Отвернувшись от коллег, она вскочила и быстро вышла из комнаты. Недопитая чашка чая с мелиссой осталась на столе.
– Что Кирюха этим сказать мне хотел? – развел пухлыми руками арт-директор. – Не пойму я…
Студия изобразительных искусств, которую посещал пропавший мальчик, размещалась на другой стороне обширного, чуть ли не в целый квартал, двора, в полуподвале кирпичного дома. Найти это место оказалось легко: входное отверстие, предварявшее ведущую вниз короткую лесенку, было оформлено, точно ворота сказочного дворца. Башенка, увенчанная многолучевой синей звездочкой, слева и справа – окна, откуда выглядывают люди в старинных одеждах, из земли поднимаются гигантские тюльпаны, фиалки и ромашки на толстых стеблях… Все это выполнено в красках, которые применяются для граффити. Празднично, колоритно, броско. Особенно эта роспись должна радовать глаз посреди безнадежной длинной московской зимы, когда вокруг все так тускло и уныло…
«Если это сделали ученики студии, – подумал Филипп Кузьмич, – не зря они тут занимаются».

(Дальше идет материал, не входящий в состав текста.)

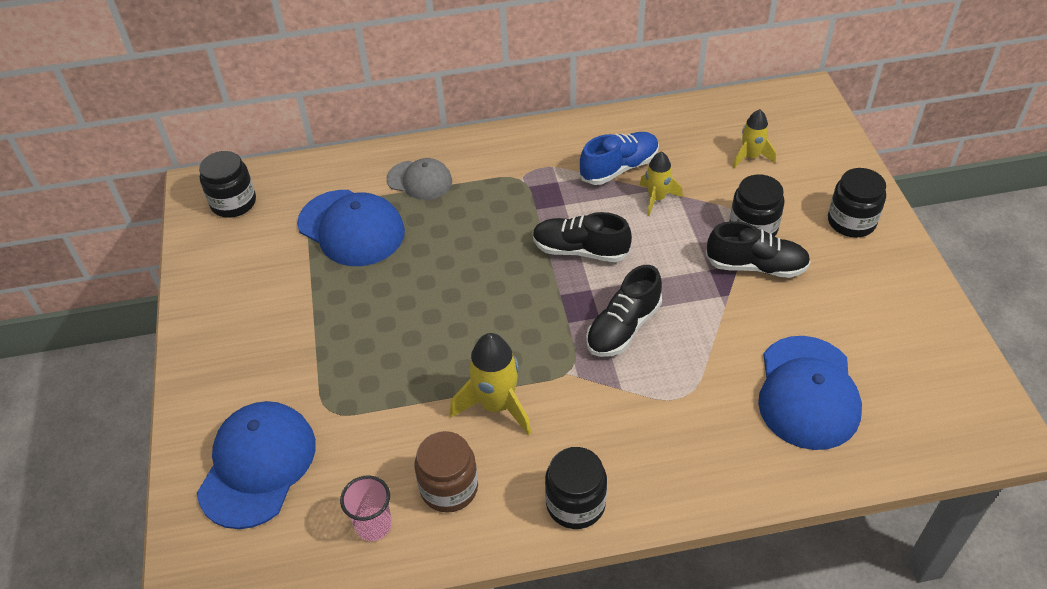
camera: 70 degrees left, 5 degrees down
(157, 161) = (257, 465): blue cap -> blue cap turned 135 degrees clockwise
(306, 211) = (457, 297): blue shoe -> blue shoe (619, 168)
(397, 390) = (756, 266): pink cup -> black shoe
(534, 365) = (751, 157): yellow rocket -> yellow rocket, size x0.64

Железная дверь несла на себе роспись на темы «Буратино»: сверху – очаг с желто-красными языками пламени, откуда торчат черные поленья, внизу – сам деревянный человечек с золотым ключиком. Посередине – табличка: студия… часы работы… Не приглядываясь, Агеев подергал ручку. Дверь не открылась.
«Вот беда, – подумал Филипп Кузьмич, – опоздал-таки. Занятия окончились, ученики разошлись».
Следуя профессиональному навыку не оставлять без внимания даже самую мелкую мелочь, Агеев присмотрелся к табличке. И здесь его ожидал сюрприз: ну и ну, оказывается, согласно расписанию, по четвергам в студии вообще не бывает занятий! Значит, Степан обманул родителей…
Как давно он их обманывал? И где, скажите на милость, он в это время пропадал?
Поднявшись по ступенькам, Филипп Кузьмич связался с Кротовым. Последовал непродолжительный, но интенсивный обмен мнениями. Закончился он тем, что Алексей Петрович попросил товарища по работе подождать пару минут, пока он перезвонит ему. И Агеев принялся топтаться возле стены, рассматривая подробности настенных росписей. Бабушка, которая вела мимо за руку розово-кружевную внучку, послала в агеевскую сторону подозрительный взгляд.
«Ну вот, – подумал Агеев, – со стороны я – вылитый маньяк. Скажут, ходит здесь, детишек из студии подкарауливает…»
Тем временем в квартире Кулаковых творился ад кромешный. Сам Кулаков устал сердиться и впал в подавленно-злобное состояние, то и дело испуская незаконченные ругательства в адрес сына и прихлебывая из пластмассовой бутылки минеральную воду. Сусанна, как безвольная кукла, осела на диван. Каждое новое открытие сыновней лжи ее буквально добивало. Кротову казалось странным, как она еще жива.